Exercise objective => Rewrite the stretch from the line containing "Page size: 2001x1125." through the end of the records as a Markdown table with the columns Row and Line, skipping blank lines.

Material supplied =>
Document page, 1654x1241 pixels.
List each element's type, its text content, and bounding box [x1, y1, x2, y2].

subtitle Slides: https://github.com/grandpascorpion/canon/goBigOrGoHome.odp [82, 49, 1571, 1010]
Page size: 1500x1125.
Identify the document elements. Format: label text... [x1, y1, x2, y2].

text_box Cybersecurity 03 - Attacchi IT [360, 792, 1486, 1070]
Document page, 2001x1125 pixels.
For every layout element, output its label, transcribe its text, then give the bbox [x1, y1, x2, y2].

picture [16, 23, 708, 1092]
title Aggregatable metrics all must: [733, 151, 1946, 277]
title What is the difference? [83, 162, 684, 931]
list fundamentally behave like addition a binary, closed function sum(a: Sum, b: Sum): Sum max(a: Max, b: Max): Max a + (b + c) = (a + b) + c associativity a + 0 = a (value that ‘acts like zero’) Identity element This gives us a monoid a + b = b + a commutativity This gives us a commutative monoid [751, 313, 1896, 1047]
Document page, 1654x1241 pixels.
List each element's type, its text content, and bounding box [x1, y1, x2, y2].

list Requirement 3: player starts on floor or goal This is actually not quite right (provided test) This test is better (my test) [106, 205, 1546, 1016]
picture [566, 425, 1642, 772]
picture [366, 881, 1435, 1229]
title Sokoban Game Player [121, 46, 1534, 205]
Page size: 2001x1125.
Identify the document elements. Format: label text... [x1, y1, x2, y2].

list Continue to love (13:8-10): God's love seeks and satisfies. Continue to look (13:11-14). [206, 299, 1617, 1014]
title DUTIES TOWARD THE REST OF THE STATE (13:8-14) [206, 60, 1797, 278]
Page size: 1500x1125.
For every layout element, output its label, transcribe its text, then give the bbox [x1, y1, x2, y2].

Reply =>
| Row | Line |
|---|---|
| 1 | Page size: 2001x1125. |
| 2 | Identify the document elements. Format: label text... [x1, y1, x2, y2]. |
| 3 | list Continue to love (13:8-10): God's love seeks and satisfies. Continue to look (13:11-14). [206, 299, 1617, 1014] |
| 4 | title DUTIES TOWARD THE REST OF THE STATE (13:8-14) [206, 60, 1797, 278] |
| 5 | Page size: 1500x1125. |
| 6 | For every layout element, output its label, transcribe its text, then give the bbox [x1, y1, x2, y2]. |